I was turned off to gambling-for-keeps, even with weenie stakes, early in my career as a gamer, when, in 1994, a friend politely declined to give me back the White Knight card I lost to him as a Magic: The Gathering ante. How uncool, I thought to myself, and never played that way again. (I'd stop playing Magic altogether after a year, anyway, but for different reasons.)

The reason I showed up at all (sacrificing precious BookTime) involved the fact that Joe dangled before my widdle nose the fact that local Perl hackers of high reknown would attend. Since I was thinking earlier today about how conversation I've had with other hackers, even (maybe especially) informal and off-topic ones, have helped me a lot in my book-revision mission so far, I figured The Book would thank me for it. And also I was sick of working on the thing today.

So, I met a bunch of people whose names I won't drop because I hate to sound like I'm name-dropping even though probably nobody who reads this would recognize any of them. (This is a good reason to blog on my home site. So I can not-namedrop where namedropping would matter. Shooah.) But, it was all verra nice.

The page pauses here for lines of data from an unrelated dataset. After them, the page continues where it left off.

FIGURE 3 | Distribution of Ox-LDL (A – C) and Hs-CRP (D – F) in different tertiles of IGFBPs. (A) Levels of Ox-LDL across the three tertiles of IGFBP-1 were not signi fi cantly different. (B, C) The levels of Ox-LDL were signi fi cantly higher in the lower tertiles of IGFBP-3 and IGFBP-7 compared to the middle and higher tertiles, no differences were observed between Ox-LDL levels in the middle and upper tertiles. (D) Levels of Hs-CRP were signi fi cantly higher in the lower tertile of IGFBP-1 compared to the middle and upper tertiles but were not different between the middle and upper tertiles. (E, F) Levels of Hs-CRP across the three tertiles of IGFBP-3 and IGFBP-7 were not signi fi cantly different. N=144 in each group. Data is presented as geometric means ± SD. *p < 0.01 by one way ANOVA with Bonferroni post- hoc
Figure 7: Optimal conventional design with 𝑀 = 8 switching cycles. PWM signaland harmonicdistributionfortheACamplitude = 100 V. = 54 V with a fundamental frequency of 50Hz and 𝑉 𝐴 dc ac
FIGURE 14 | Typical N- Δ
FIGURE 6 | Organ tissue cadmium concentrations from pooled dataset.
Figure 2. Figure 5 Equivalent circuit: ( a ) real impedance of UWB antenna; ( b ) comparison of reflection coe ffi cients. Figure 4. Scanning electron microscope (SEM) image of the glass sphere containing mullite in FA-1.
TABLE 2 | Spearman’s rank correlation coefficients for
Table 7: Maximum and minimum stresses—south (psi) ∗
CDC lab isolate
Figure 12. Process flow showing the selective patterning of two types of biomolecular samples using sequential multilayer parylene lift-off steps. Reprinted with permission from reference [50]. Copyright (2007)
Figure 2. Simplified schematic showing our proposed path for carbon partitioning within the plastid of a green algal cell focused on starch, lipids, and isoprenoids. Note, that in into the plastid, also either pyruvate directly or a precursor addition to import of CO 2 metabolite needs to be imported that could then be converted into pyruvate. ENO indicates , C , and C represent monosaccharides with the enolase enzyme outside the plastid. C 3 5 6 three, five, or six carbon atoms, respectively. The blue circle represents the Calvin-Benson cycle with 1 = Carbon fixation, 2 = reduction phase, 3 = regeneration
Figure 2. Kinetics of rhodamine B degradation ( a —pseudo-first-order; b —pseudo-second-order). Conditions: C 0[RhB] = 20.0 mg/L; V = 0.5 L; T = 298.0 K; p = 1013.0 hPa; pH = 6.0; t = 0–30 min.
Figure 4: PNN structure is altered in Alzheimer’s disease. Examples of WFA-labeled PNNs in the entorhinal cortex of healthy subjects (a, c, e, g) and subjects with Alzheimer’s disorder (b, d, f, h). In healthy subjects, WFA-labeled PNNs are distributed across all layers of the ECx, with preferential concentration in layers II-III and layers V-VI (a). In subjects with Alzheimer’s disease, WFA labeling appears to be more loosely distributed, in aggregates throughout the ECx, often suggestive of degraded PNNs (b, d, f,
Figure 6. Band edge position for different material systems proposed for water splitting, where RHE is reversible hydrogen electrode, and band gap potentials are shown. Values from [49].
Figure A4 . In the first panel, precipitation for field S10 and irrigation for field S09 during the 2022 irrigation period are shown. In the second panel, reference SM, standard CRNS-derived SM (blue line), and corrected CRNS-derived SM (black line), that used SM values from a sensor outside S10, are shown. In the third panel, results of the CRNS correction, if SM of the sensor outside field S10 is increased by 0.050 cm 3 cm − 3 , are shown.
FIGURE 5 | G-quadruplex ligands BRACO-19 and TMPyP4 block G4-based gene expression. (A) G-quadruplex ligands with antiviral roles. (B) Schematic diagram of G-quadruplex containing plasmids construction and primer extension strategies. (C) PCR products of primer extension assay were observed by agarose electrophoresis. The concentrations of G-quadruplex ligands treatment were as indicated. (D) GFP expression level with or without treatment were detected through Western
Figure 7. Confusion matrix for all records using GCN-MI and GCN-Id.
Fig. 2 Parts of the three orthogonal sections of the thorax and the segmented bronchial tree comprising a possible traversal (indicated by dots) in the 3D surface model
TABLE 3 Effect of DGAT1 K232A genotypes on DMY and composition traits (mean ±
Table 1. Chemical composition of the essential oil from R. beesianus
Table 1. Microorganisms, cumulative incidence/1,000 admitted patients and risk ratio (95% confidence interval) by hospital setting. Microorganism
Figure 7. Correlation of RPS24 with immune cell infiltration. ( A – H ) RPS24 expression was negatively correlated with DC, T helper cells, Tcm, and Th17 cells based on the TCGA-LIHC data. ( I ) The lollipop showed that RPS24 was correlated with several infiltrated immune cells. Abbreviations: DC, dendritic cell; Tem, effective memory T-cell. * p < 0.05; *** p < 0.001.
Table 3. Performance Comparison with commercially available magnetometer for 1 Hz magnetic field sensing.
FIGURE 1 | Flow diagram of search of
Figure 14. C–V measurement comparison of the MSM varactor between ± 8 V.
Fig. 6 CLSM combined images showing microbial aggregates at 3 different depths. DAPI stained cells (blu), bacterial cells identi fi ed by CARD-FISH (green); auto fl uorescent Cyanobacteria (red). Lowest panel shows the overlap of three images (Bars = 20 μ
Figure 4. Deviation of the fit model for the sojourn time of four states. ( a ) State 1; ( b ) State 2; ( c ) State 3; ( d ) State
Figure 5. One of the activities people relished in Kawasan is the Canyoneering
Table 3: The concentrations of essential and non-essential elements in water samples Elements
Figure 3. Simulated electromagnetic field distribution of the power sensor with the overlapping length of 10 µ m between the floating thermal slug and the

I hit it off with everyone, as is my wont with most people of the non-(insane/boring) persuasion, did in fact talk about the book, and, of course, handed out summore of my silly non-business cards.

Speaking of: I asked Andy today what it takes to make a corporation. From his description, it sounds a lot like registering a domain: confirm that no corporation with this name already exists, pay some lawyer $50, badda-bing, there's your Inc. Now you can do whatever you want with this. Like building a business around it. Or you can just hold onto it and do nothing except have fun making vague plans. Since I'm already doing exactly this with 3 or 4 domain names, why not add a corporation name to the mix? Seriously.